There are two basic stages in the performance of root canal therapy on a tooth. In the first stage the root canal is prepared by conically shaping the walls of the canal using graduated root canal files or reamers. The finished wall has a fairly uniform taper from a largest dimension at the coronal portion of the canal to a narrowest dimension at the apical end thereof. The second stage involves the obliteration of the canal by filling it with cones or plugs formed of a deformable or heat moldable material, most typically gutta percha or some similar thermoplastic material. In one method employed, plugs or cones of gutta percha are placed in the canal and heated to plasticize the gutta percha or heated plugs or cones of gutta percha are placed in the canal. In either case the plasticized gutta percha cones in the canal are condensed with an endodontic plugger to compress and compact the material within the canal to seal the apical end and to fill the void of the root canal. In the well known vertical condensation method a small dimensioned plug or cone is first placed in the canal, plasticized by heat and plunged to the apical end of the canal and compressed with pluggers to fill the apical end. A slightly larger diameter plug or cone is next inserted into the canal above the compressed first cone, plasticized and compressed with the pluggers, and this procedure is continued with progressively larger diameter cones until the canal is filled from the apical end to the desired depth.
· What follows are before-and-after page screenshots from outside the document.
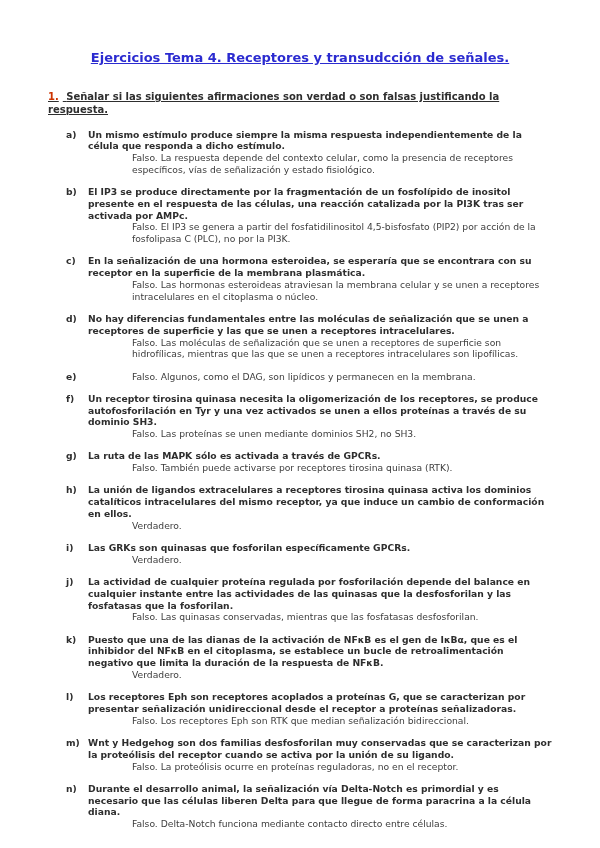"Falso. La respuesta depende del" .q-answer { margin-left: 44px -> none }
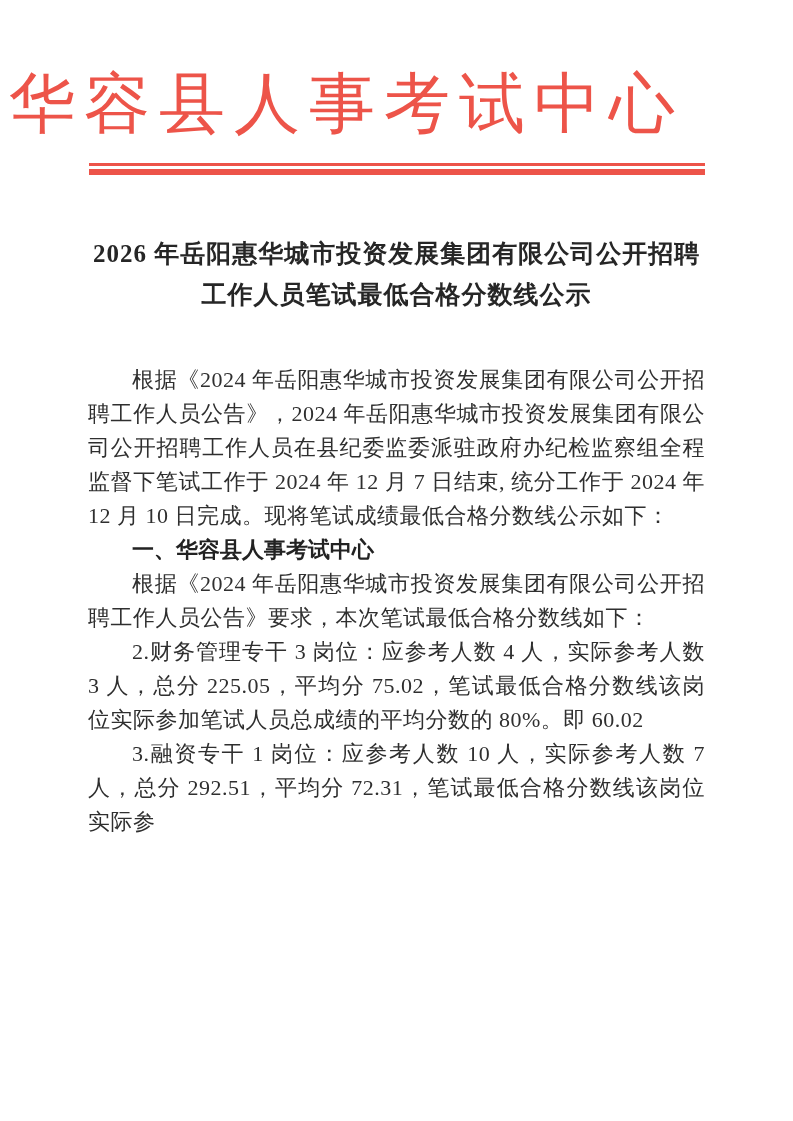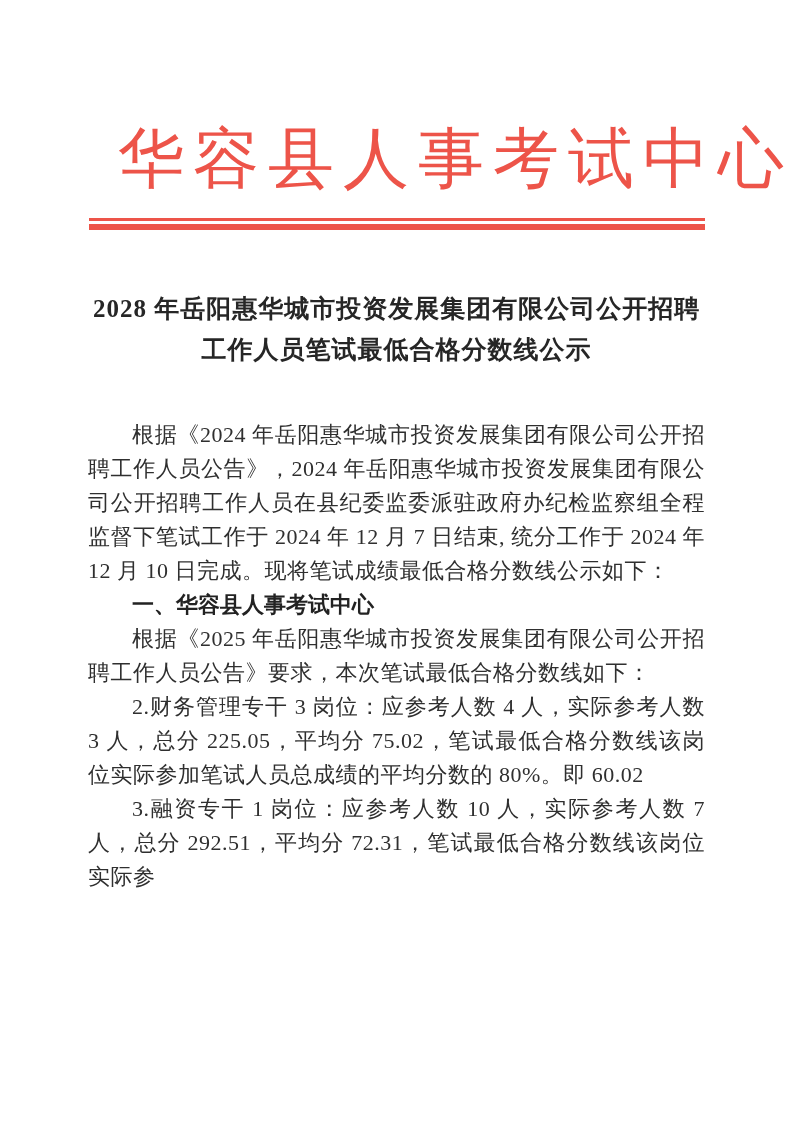"华容县人事考试中心" .letterhead { margin-top: 116px -> 61px; text-align: right -> left }
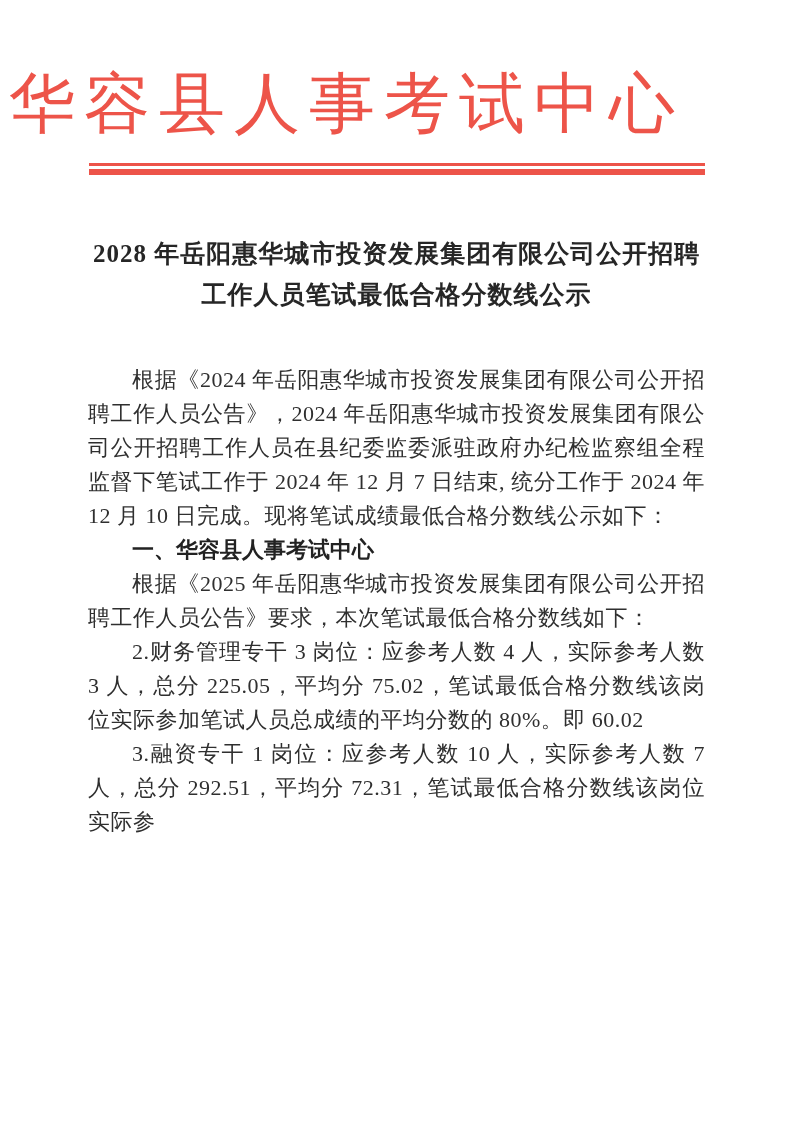"2028 年岳阳惠华城市投资发展集团有限公司公开招聘" span.title-line { text: 2028 -> 2026 }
Root canal therapy with currently available filling cones and endodontic equipment for plasticizing and compressing the cones involves separate emplacing, heating and condensing steps utilizing multiple endodontic instruments. In particular, the step of and equipment for plasticing the cones is cumbersome and difficult, whether the cones are first heated and then inserted into the canal in their softened condition or first inserted in the canal and then heated by contact with a heated instrument.
It is therefore the purpose of the present invention to overcome these currently encountered practical difficulties and to provide a simple and easy to use instrument for emplacing, heating and condensing heat deformable and moldable plugs or cones in a root canal.